Ryan made a splash at the NFL Scouting Combine this week when he said he thought his Super Bowl guarantee a year ago contributed to the Jets going 8-8 in 2011. Ryan said he would be making no more guarantees and talked about holding back more when speaking to the media.

“One thing I am totally serious about is winning and if I think that something that I say, a comment that I’m going to make, that pulls away from us accomplishing that mission, then I’m not going to say it,” Ryan said. “But will I always be myself, of course I am going to have a great time, that’s who I am and that’s who I’ll always be.”

After the Jets imploded with three losses to end the season, team chemistry issues came to light. Many people targeted Ryan’s bravado as part of the problem. One of the critics was running back LaDainian Tomlinson, who said Ryan’s brash remarks put pressure on the Jets.

Ryan has cautioned that the public perception of the team’s problems is not entirely accurate.
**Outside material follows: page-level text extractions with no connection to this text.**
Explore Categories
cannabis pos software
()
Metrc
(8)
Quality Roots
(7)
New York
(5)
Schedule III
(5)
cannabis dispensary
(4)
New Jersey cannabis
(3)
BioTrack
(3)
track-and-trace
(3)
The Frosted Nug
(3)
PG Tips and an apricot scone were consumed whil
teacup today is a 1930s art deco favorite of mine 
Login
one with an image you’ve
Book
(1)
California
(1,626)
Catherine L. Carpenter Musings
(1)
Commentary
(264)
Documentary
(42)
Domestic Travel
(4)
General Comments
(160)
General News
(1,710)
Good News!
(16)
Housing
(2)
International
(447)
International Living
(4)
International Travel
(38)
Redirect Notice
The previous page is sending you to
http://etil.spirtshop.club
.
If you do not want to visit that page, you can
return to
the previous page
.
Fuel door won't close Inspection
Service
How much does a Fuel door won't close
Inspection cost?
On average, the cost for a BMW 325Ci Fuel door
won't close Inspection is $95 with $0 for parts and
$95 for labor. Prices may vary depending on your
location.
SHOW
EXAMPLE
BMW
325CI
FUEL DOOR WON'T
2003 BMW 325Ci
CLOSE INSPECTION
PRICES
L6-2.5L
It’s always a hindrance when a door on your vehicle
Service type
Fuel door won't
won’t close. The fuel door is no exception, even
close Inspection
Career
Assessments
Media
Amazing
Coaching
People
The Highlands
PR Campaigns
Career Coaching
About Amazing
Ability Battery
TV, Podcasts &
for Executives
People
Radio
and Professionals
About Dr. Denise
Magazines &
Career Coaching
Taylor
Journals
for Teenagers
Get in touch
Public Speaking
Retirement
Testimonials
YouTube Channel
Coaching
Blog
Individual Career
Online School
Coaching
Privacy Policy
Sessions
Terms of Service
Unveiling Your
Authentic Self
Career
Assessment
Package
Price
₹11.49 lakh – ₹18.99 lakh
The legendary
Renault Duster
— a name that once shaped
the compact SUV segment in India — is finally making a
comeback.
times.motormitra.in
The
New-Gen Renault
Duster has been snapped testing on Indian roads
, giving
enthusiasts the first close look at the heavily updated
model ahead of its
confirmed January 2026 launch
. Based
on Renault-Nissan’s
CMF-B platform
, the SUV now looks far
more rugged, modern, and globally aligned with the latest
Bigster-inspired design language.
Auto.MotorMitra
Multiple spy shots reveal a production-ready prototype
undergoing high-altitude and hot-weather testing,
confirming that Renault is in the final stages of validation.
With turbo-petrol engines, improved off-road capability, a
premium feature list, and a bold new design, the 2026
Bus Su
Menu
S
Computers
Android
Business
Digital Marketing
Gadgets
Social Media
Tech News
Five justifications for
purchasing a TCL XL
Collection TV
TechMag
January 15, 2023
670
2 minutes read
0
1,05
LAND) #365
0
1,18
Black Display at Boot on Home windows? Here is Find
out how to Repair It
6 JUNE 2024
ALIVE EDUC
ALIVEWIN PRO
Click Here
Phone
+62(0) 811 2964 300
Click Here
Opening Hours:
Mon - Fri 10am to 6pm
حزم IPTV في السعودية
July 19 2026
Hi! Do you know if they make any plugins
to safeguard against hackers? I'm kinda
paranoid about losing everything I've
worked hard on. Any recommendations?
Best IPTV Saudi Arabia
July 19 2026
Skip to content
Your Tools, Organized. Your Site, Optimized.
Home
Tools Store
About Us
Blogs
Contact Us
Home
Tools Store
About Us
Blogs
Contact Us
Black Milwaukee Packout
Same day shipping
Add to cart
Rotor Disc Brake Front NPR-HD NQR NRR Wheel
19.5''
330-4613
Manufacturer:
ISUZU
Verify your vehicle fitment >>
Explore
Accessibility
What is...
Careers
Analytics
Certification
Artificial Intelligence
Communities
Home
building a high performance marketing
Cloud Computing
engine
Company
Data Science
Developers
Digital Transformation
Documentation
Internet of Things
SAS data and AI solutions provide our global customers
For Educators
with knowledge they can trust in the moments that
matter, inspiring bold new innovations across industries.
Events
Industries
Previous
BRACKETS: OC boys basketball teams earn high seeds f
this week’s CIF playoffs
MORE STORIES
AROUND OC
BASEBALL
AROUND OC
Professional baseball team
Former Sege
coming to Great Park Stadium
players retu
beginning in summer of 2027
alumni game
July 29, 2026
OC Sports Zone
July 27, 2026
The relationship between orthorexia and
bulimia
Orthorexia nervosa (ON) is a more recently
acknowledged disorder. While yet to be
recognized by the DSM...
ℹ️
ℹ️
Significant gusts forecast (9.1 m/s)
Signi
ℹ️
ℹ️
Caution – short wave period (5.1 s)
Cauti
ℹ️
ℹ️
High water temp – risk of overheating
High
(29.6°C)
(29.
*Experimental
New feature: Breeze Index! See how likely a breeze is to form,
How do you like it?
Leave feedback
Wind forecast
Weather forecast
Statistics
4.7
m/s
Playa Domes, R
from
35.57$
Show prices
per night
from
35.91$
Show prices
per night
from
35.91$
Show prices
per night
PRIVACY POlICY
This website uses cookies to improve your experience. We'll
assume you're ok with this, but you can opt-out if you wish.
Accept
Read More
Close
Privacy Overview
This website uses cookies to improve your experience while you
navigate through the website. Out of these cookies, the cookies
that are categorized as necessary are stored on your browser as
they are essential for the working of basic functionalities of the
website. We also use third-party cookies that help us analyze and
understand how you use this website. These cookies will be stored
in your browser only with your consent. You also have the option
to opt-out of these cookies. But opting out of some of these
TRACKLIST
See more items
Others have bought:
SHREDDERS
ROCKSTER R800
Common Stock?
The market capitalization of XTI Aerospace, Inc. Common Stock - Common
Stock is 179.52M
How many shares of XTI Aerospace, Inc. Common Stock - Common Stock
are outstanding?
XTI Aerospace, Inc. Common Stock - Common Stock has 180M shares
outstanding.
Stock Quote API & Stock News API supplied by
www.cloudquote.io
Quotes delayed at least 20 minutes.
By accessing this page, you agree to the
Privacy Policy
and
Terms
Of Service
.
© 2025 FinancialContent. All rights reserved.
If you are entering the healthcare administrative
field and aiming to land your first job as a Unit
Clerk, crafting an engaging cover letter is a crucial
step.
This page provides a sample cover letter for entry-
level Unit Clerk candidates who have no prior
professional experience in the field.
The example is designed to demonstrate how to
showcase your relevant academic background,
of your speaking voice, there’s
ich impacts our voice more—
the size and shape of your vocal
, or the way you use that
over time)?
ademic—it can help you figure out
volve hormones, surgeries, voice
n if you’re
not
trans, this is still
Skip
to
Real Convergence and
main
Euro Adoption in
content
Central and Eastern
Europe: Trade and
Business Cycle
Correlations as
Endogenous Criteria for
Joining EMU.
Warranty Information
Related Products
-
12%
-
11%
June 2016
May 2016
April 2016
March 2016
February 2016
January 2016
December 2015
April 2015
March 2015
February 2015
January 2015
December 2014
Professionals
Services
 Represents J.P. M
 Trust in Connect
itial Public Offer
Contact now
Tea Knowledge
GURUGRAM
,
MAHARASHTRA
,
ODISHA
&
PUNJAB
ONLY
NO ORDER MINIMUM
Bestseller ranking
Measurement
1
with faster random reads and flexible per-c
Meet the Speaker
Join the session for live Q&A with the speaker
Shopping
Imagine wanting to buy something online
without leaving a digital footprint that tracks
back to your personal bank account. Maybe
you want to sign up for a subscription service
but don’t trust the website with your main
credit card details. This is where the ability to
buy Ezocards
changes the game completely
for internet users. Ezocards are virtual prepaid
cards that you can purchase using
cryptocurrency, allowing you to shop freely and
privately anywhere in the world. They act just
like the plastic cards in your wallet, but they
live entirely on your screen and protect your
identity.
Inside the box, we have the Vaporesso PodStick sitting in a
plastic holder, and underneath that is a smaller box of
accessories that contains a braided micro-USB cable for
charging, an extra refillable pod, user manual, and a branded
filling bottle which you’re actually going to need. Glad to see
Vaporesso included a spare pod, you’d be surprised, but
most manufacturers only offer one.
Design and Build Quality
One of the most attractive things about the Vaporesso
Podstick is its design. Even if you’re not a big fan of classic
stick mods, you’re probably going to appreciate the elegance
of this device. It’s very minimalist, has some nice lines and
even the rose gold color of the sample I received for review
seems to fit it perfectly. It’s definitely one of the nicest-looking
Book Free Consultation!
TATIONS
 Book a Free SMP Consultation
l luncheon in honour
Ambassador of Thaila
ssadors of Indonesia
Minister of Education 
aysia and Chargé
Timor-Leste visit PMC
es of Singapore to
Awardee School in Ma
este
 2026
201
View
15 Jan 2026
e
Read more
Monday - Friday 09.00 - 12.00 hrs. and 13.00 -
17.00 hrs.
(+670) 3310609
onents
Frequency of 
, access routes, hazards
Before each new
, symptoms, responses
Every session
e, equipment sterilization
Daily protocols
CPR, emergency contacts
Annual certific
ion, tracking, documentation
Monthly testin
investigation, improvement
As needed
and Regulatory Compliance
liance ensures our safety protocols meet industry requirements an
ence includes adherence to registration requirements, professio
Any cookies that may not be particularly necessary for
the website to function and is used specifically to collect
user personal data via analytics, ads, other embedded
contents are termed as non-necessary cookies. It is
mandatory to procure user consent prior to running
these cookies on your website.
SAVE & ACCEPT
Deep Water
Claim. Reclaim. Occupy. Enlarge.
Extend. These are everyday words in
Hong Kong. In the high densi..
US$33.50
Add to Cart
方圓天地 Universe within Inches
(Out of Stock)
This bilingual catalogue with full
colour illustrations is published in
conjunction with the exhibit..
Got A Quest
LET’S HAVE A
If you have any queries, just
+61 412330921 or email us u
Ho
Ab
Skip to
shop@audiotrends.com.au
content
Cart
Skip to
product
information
He believes the fighting in the locker room got blown out of proportion.

“I don’t see us that we got completely off the track,” Ryan said. “I think we kind of got in the gravel a little bit, we’ve just got to right it. And we can’t knee jerk reaction and we’ll roll it the other way. So you know, there’s ways of handling this type of thing. I think our football team is a little closer than people give us credit for. But again, I’m excited about the challenge. Because I know thing, the team that I’ve always coached, generally that’s what you know about this unit and this football team, that it is going to be a close team. And we will be, there is no doubt.”